- **ABOUT THIS EXERCISE**:
Which lines of the records below contain the word "that"? Copy each of them out.

<<<<

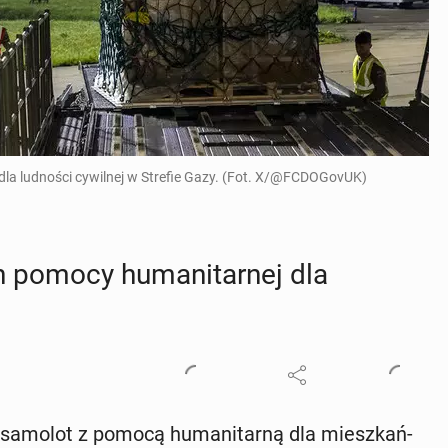
dla ludności cywilnej w Strefie Gazy. (Fot. X/@FCDOGovUK)
n pomocy hu­ma­ni­tar­nej dla
 samolot z pomocą hu­ma­ni­tar­ną dla miesz­kań­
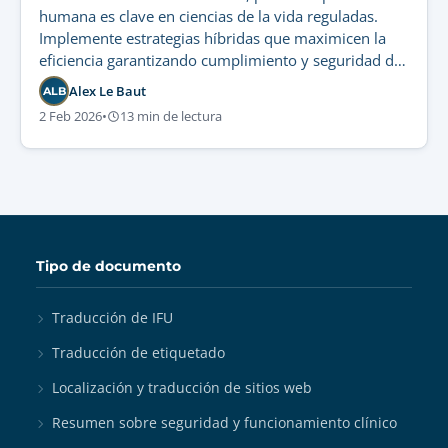
humana es clave en ciencias de la vida reguladas.
Implemente estrategias híbridas que maximicen la
eficiencia garantizando cumplimiento y seguridad del
paciente.
Alex Le Baut
ALB
2 Feb 2026
•
13 min de lectura
Tipo de documento
Traducción de IFU
Traducción de etiquetado
Localización y traducción de sitios web
Resumen sobre seguridad y funcionamiento clínico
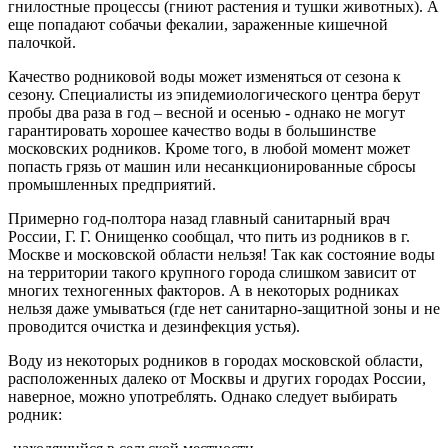
гнилостные процессы (гниют растения и тушки животных). А
еще попадают собачьи фекалии, зараженные кишечной
палочкой.
Качество родниковой воды может изменяться от сезона к
сезону. Специалисты из эпидемиологического центра берут
пробы два раза в год – весной и осенью - однако не могут
гарантировать хорошее качество воды в большинстве
московских родников. Кроме того, в любой момент может
попасть грязь от машин или несанкционированные сбросы
промышленных предприятий.
Примерно год-полтора назад главный санитарный врач
России, Г. Г. Онищенко сообщал, что пить из родников в г.
Москве и московской области нельзя! Так как состояние воды
на территории такого крупного города слишком зависит от
многих техногенных факторов. А в некоторых родниках
нельзя даже умываться (где нет санитарно-защитной зоны и не
проводится очистка и дезинфекция устья).
Воду из некоторых родников в городах московской области,
расположенных далеко от Москвы и других городах России,
наверное, можно употреблять. Однако следует выбирать
родник:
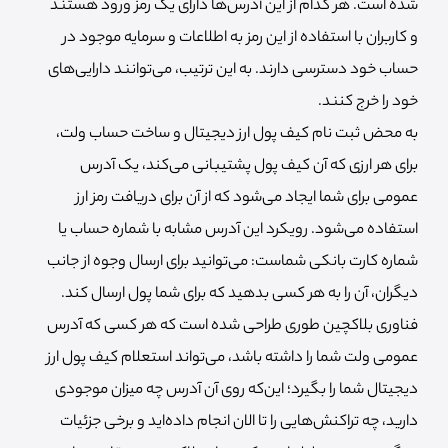
شده است. هر کدام از این آدرس‌ها دارای یک رمز ورود هستند
و کاربران با استفاده از این رمز به اطلاعات و سرمایه موجود در
حساب خود دسترسی دارند. به این ترتیب، می‌توانند دارایی‌های
خود را خرج کنند.
به محض ثبت نام کیف پول ارز دیجیتال و ساخت حساب ولت،
برای هر ارزی که آن کیف پول پشتیبانی می‌کند، یک آدرس
عمومی برای شما ایجاد می‌شود که از آن برای دریافت رمز ارز
استفاده می‌شود. رویکرد این آدرس مشابه با شماره حساب یا
شماره کارت بانکی شماست: می‌توانید برای ارسال وجوه از جانب
دیگران، آن را به هر کسی بدهید که برای شما پول ارسال کند.
فناوری بلاکچین طوری طراحی شده است که هر کسی که آدرس
عمومی ولت شما را داشته باشد، می‌تواند استعلام کیف پول ارز
دیجیتال شما را بگیرد؛ این‌که روی آن آدرس چه میزان موجودی
دارید، چه تراکنش‌هایی را تا الان انجام داده‌اید و برخی جزئیات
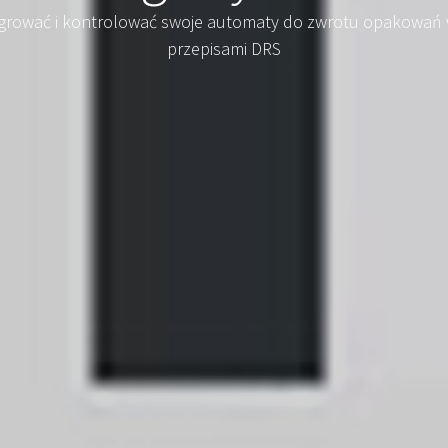
tegrować i kontrolować swoje automaty do zwrotu opakowań
przepisami DRS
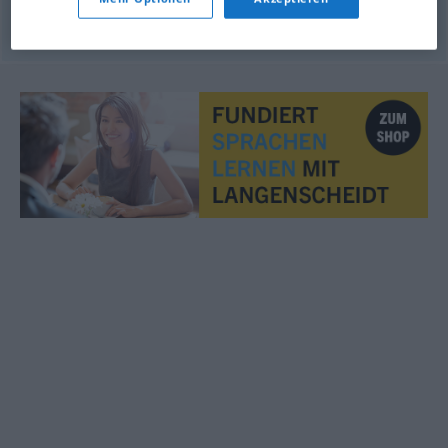
© OpenThesaurus.de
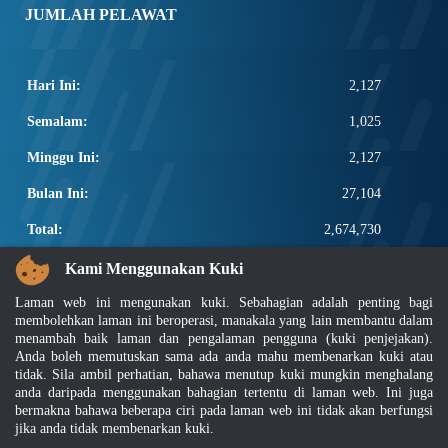
JUMLAH PELAWAT
Hari Ini:
2,127
Semalam:
1,025
Minggu Ini:
2,127
Bulan Ini:
27,104
Total:
2,674,730
PAUTAN POPULAR
Kami Menggunakan Kuki
Laman web ini mengunakan kuki. Sebahagian adalah penting bagi
Elektroteknikal, ICT dan Pembinaan
membolehkan laman ini beroperasi, manakala yang lain membantu dalam
Other Notification Search
menambah baik laman dan pengalaman pengguna (kuki penjejakan).
Regular Notification Search
Anda boleh memutuskan sama ada anda mahu membenarkan kuki atau
Notification Subscription
tidak. Sila ambil perhatian, bahawa menutup kuki mungkin menghalang
anda daripada menggunakan bahagian tertentu di laman web. Ini juga
Pengurusan Perniagaan dan Keselamatan Pekerjaan
bermakna bahawa beberapa ciri pada laman web ini tidak akan berfungsi
jika anda tidak membenarkan kuki.
Penafian
|
Dasar Keselamatan
|
Dasar Privasi
|
Dasar Privasi Aplikasi
|
Soalan Lazim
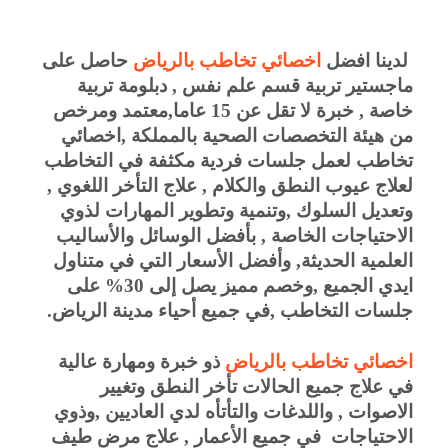
 لدينا افضل
اخصائي تخاطب بالرياض
حاصل على 
ماجستير تربية قسم علم نفس , دبلومة تربية 
خاصة , خبرة لا تقل عن 15 عاما,معتمد ومرخص 
من هيئة التخصصات الصحية بالمملكة ,اخصائي 
تخاطب لعمل جلسات فردية مكثفة في التخاطب 
لعلاج عيوب النطق والكلام , علاج التأخر اللغوي , 
وتعديل السلوك ,وتنمية وتطوير المهارات لذوي 
الاحتياجات الخاصة , بأفضل الوسائل والأساليب 
العلمية الحديثة, وأفضل الأسعار التي في متناول 
ايدي الجميع ,وخصم مميز يصل إلى 30% على 
جلسات التخاطب ,في جميع أحياء مدينة الرياض. 
اخصائي تخاطب بالرياض
ذو خبرة ومهارة عالية 
في علاج جميع الحالات تأخر النطق وتغيير 
الاصوات , واللدغات والتأتأه لدي العاديين ,وذوي 
الاحتياجات  في جميع الأعمار , علاج مرض طيف 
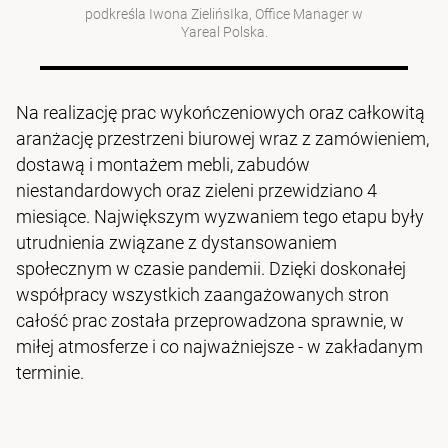
podkreśla Iwona ZielińsIka, Office Manager w
Yareal Polska.
Na realizację prac wykończeniowych oraz całkowitą
aranżację przestrzeni biurowej wraz z zamówieniem,
dostawą i montażem mebli, zabudów
niestandardowych oraz zieleni przewidziano 4
miesiące. Największym wyzwaniem tego etapu były
utrudnienia związane z dystansowaniem
społecznym w czasie pandemii. Dzięki doskonałej
współpracy wszystkich zaangażowanych stron
całość prac została przeprowadzona sprawnie, w
miłej atmosferze i co najważniejsze - w zakładanym
terminie.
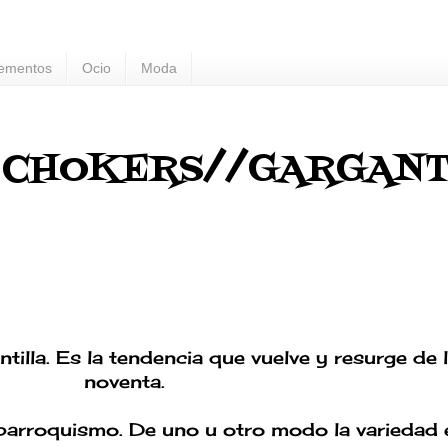
ementos
Ocio
Moda
 CHOKERS//GARGANT
antilla. Es la tendencia que vuelve y resurge de
noventa.
 barroquismo. De uno u otro modo la variedad e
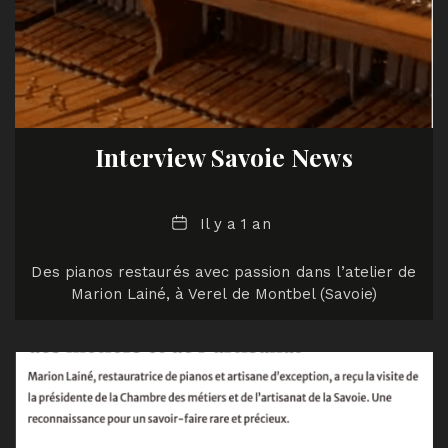
Interview Savoie News
Date
Il y a 1 an
Des pianos restaurés avec passion dans l’atelier de
Marion Lainé, à Verel de Montbel (Savoie)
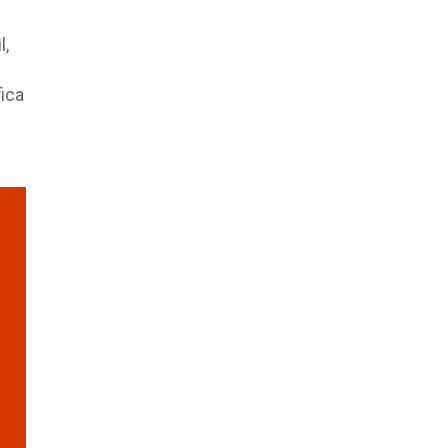
l,
ica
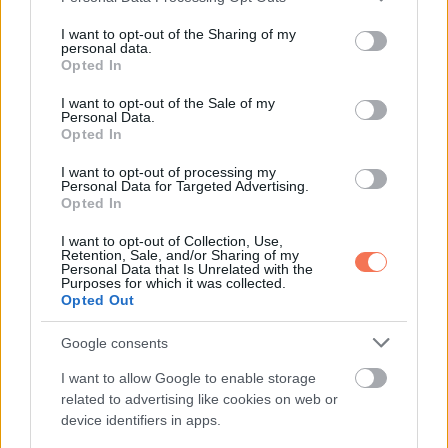
services and may gather and store information including but
gasztrokólikus reflex következménye, vagyis egy
not limited to your visit or usage behaviour. You may click to
I want to opt-out of the Sharing of my
personal data.
természetes testi válasz. Ha viszont ez gyakran
grant or deny consent to Google and its third-party tags to
Opted In
use your data for below specified purposes in below Google
fájdalommal, hasmenéssel vagy komoly kellemetlenséggel
consent section.
I want to opt-out of the Sale of my
jár, akkor érdemes orvossal beszélni róla. Különösen akkor,
Personal Data.
Opted In
ha felmerül az IBS vagy más emésztőrendszeri probléma
lehetősége.
I want to opt-out of processing my
Personal Data for Targeted Advertising.
Opted In
A tünetek jobb megértése és néhány étrendi változtatás
I want to opt-out of Collection, Use,
sokat segíthet abban, hogy könnyebben kezeld ezeket a
Retention, Sale, and/or Sharing of my
Personal Data that Is Unrelated with the
panaszokat.
Purposes for which it was collected.
Opted Out
Google consents
Oszd meg ezt a posztot:
I want to allow Google to enable storage
related to advertising like cookies on web or
device identifiers in apps.
Whatsapp
Reddit
Share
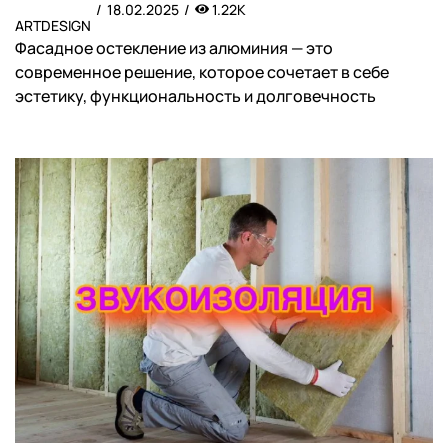
18.02.2025
1.22K
ARTDESIGN
Фасадное остекление из алюминия — это
современное решение, которое сочетает в себе
эстетику, функциональность и долговечность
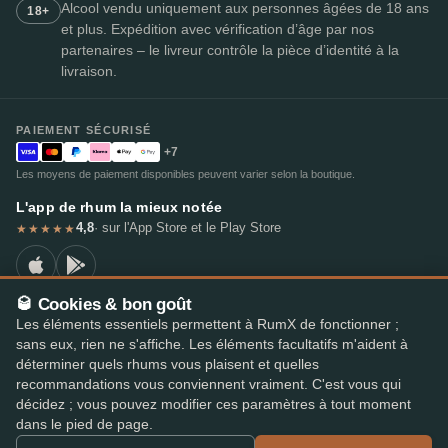
Alcool vendu uniquement aux personnes âgées de 18 ans
18+
et plus. Expédition avec vérification d’âge par nos
partenaires – le livreur contrôle la pièce d’identité à la
livraison.
PAIEMENT SÉCURISÉ
+7
Les moyens de paiement disponibles peuvent varier selon la boutique.
L'app de rhum la mieux notée
4,8
· sur l'App Store et le Play Store
★★★★★
🥃 Cookies & bon goût
Les éléments essentiels permettent à RumX de fonctionner ;
© 2026 RumX
sans eux, rien ne s'affiche. Les éléments facultatifs m'aident à
RumX® est une marque de l'Union européenne enregistrée (EUTM n° 018407164).
déterminer quels rhums vous plaisent et quelles
Mentions légales
Politique de confidentialité
recommandations vous conviennent vraiment. C'est vous qui
Préférences en matière de cookies
Conditions générales
décidez ; vous pouvez modifier ces paramètres à tout moment
dans le pied de page.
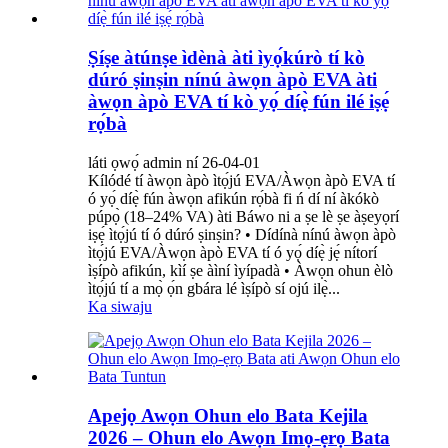
Ṣíṣe àtúnṣe ìdènà àti ìyọ́kúrò tí kò
dúró ṣinṣin nínú àwọn àpò EVA àti
àwọn àpò EVA tí kò yọ́ díẹ̀ fún ilé iṣẹ́
rọ́bà
láti ọwọ́ admin ní 26-04-01
Kílódé tí àwọn àpò ìtọ́jú EVA/Àwọn àpò EVA tí
ó yọ́ díẹ̀ fún àwọn afikún rọ́bà fi ń dí ní àkókò
púpọ̀ (18–24% VA) àti Báwo ni a ṣe lè ṣe àṣeyọrí
iṣẹ́ ìtọ́jú tí ó dúró ṣinṣin? • Dídínà nínú àwọn àpò
ìtọ́jú EVA/Àwọn àpò EVA tí ó yọ́ díẹ̀ jẹ́ nítorí
ìṣípò afikún, kìí ṣe àìní ìyípadà • Àwọn ohun èlò
ìtọ́jú tí a mọ̀ ọ́n gbára lé ìṣípò sí ojú ilẹ̀...
Ka siwaju
Apejọ Awọn Ohun elo Bata Kejila
2026 – Ohun elo Awọn Imọ-ẹrọ Bata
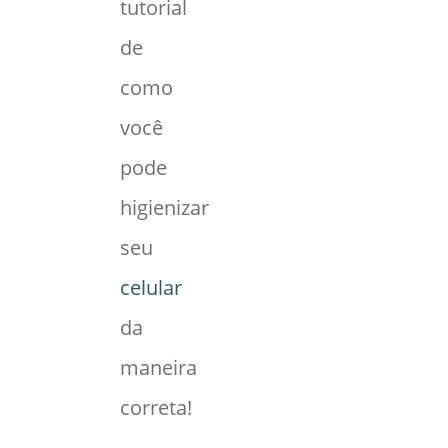
tutorial
de
como
você
pode
higienizar
seu
celular
da
maneira
correta!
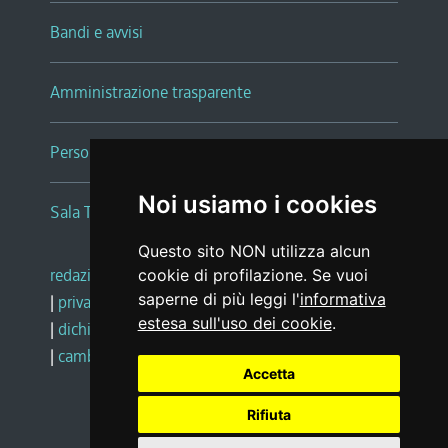
Bandi e avvisi
Amministrazione trasparente
Persone e Uffici
Noi usiamo i cookies
Sala Tiziano Tessitori
Questo sito NON utilizza alcun
redazione web
|
note legali
|
glossario
cookie di profilazione. Se vuoi
saperne di più leggi l'
informativa
|
privacy
|
social media policy
estesa sull'uso dei cookie
.
|
dichiarazione di accessibilità
|
feedback
|
cambio preferenze cookie
Accetta
Rifiuta
Realizzato da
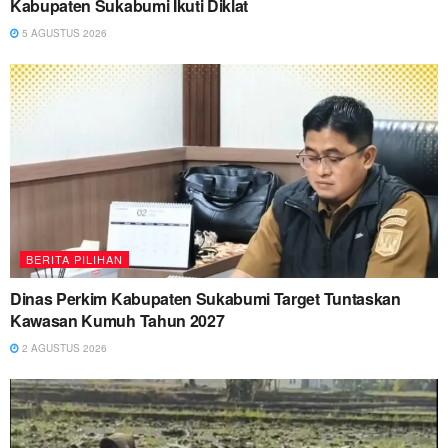
Kabupaten Sukabumi Ikuti Diklat
5 AGUSTUS 2026
BERITA PILIHAN
Dinas Perkim Kabupaten Sukabumi Target Tuntaskan
Kawasan Kumuh Tahun 2027
2 AGUSTUS 2026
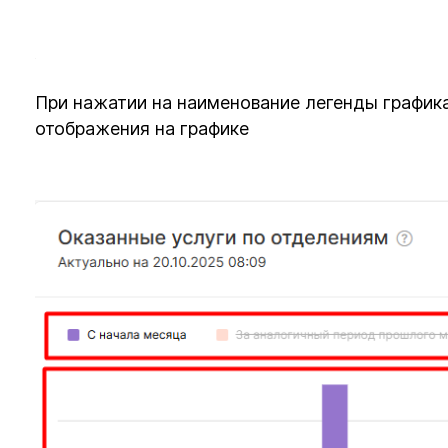
При нажатии на наименование легенды графика
отображения на графике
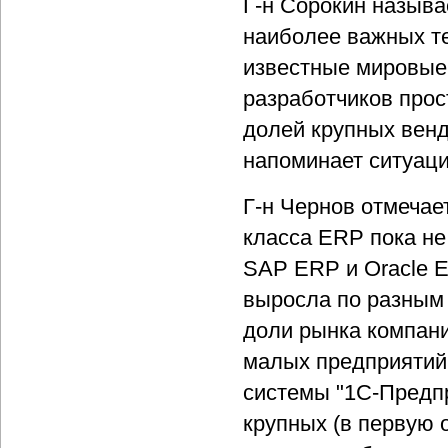
Г-н Сорокин называ
наиболее важных те
известные мировые 
разработчиков прос
долей крупных вен
напоминает ситуаци
Г-н Чернов отмечае
класса ERP пока не
SAP ERP и Oracle E
выросла по разным 
доли рынка компани
малых предприятий
системы "1С-Предпр
крупных (в первую 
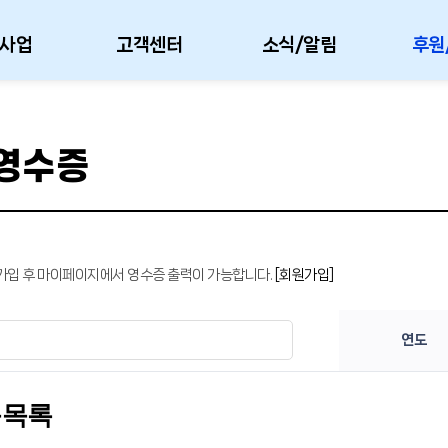
사업
고객센터
소식/알림
후원
영수증
가입 후 마이페이지에서 영수증 출력이 가능합니다.
[회원가입]
연도
동목록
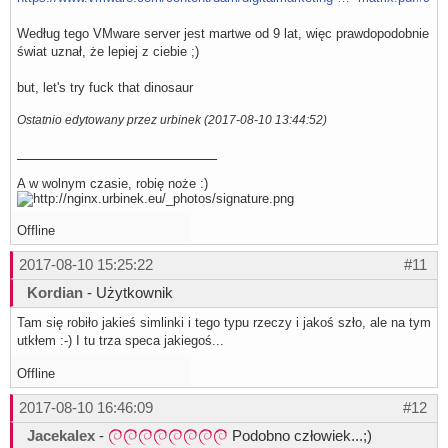
Według tego VMware server jest martwe od 9 lat, więc prawdopodobnie
świat uznał, że lepiej z ciebie ;)
but, let's try fuck that dinosaur
Ostatnio edytowany przez urbinek (2017-08-10 13:44:52)
A w wolnym czasie, robię noże :)
Offline
2017-08-10 15:25:22
#11
Kordian
- Użytkownik
Tam się robiło jakieś simlinki i tego typu rzeczy i jakoś szło, ale na tym
utkłem :-) I tu trza speca jakiegoś...
Offline
2017-08-10 16:46:09
#12
Jacekalex
-
Podobno człowiek...;)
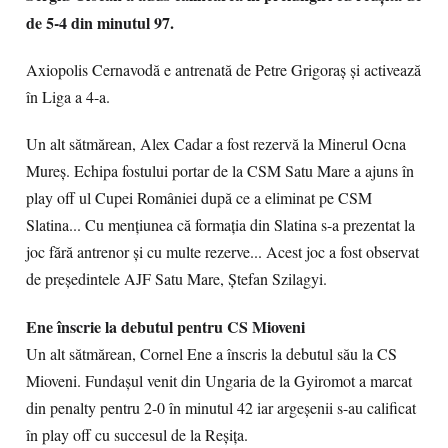
de 5-4 din minutul 97.
Axiopolis Cernavodă e antrenată de Petre Grigoraș și activează
în Liga a 4-a.
Un alt sătmărean, Alex Cadar a fost rezervă la Minerul Ocna
Mureș. Echipa fostului portar de la CSM Satu Mare a ajuns în
play off ul Cupei României după ce a eliminat pe CSM
Slatina... Cu mențiunea că formația din Slatina s-a prezentat la
joc fără antrenor și cu multe rezerve... Acest joc a fost observat
de președintele AJF Satu Mare, Ștefan Szilagyi.
Ene înscrie la debutul pentru CS Mioveni
Un alt sătmărean, Cornel Ene a înscris la debutul său la CS
Mioveni. Fundașul venit din Ungaria de la Gyiromot a marcat
din penalty pentru 2-0 în minutul 42 iar argeșenii s-au calificat
în play off cu succesul de la Reșița.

>>>>

- **EXPECTED ANSWER**:
Personal Data that Is Unrelated with the
but, let's try fuck that dinosaur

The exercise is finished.